▶ **Information provided**
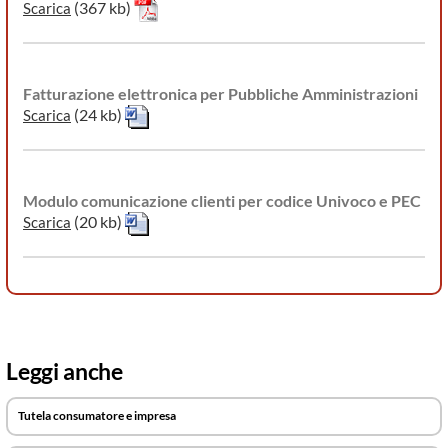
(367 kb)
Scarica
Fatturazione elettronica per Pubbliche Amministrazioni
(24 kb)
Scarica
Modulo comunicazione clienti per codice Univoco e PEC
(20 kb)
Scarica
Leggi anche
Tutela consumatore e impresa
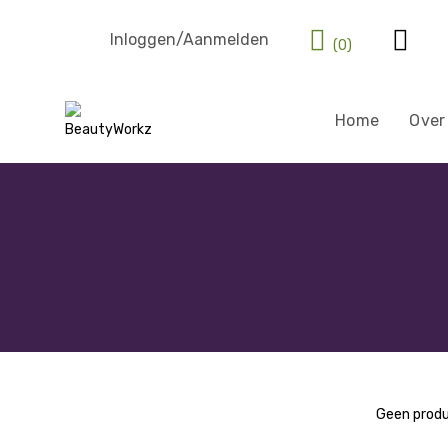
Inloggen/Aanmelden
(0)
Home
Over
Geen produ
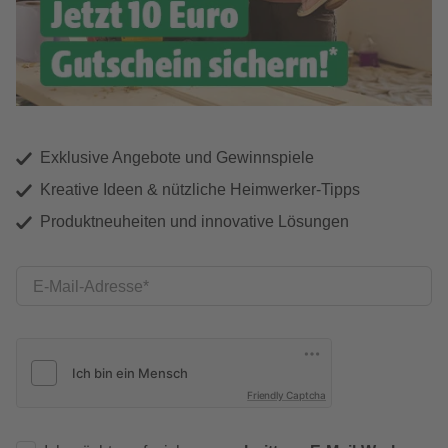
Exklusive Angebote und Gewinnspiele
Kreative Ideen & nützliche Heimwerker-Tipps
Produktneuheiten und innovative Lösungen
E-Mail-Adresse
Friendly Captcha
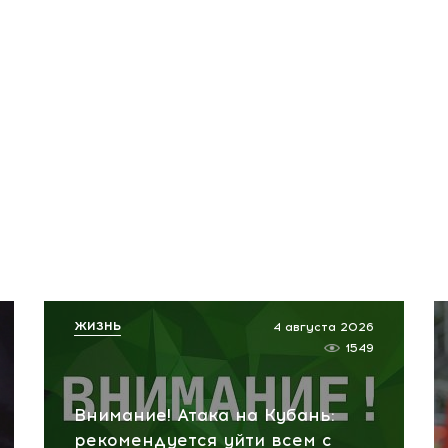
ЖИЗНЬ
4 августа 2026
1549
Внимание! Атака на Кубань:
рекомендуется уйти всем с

==

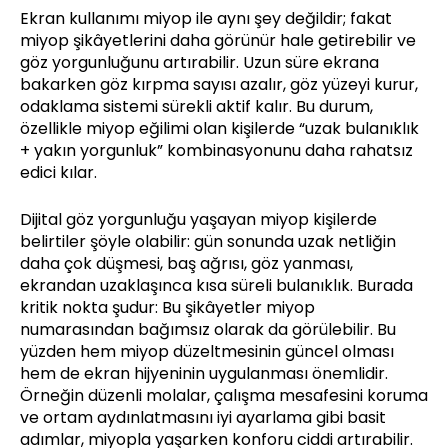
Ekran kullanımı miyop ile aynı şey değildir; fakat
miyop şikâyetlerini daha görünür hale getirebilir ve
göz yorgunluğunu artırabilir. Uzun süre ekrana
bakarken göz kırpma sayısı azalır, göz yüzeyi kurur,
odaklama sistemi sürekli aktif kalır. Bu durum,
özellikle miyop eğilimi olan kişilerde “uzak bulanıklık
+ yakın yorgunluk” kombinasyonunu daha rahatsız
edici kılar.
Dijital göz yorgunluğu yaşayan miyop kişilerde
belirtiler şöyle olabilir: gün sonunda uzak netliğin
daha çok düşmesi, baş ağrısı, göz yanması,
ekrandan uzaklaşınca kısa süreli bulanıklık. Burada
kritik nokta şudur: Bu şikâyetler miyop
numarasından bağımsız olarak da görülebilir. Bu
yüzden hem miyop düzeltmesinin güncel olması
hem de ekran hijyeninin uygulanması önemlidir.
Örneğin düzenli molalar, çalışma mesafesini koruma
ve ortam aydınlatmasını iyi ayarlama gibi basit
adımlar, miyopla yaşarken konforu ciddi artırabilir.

▶ **Your assignment**
Find where the line with "kritik nokta şudur: Bu şikâyetler miyop" sits in the material above, then copy exactly from it through the line with "adımlar, miyopla yaşarken". Add no other line.

▶ **Your response**
kritik nokta şudur: Bu şikâyetler miyop
numarasından bağımsız olarak da görülebilir. Bu
yüzden hem miyop düzeltmesinin güncel olması
hem de ekran hijyeninin uygulanması önemlidir.
Örneğin düzenli molalar, çalışma mesafesini koruma
ve ortam aydınlatmasını iyi ayarlama gibi basit
adımlar, miyopla yaşarken konforu ciddi artırabilir.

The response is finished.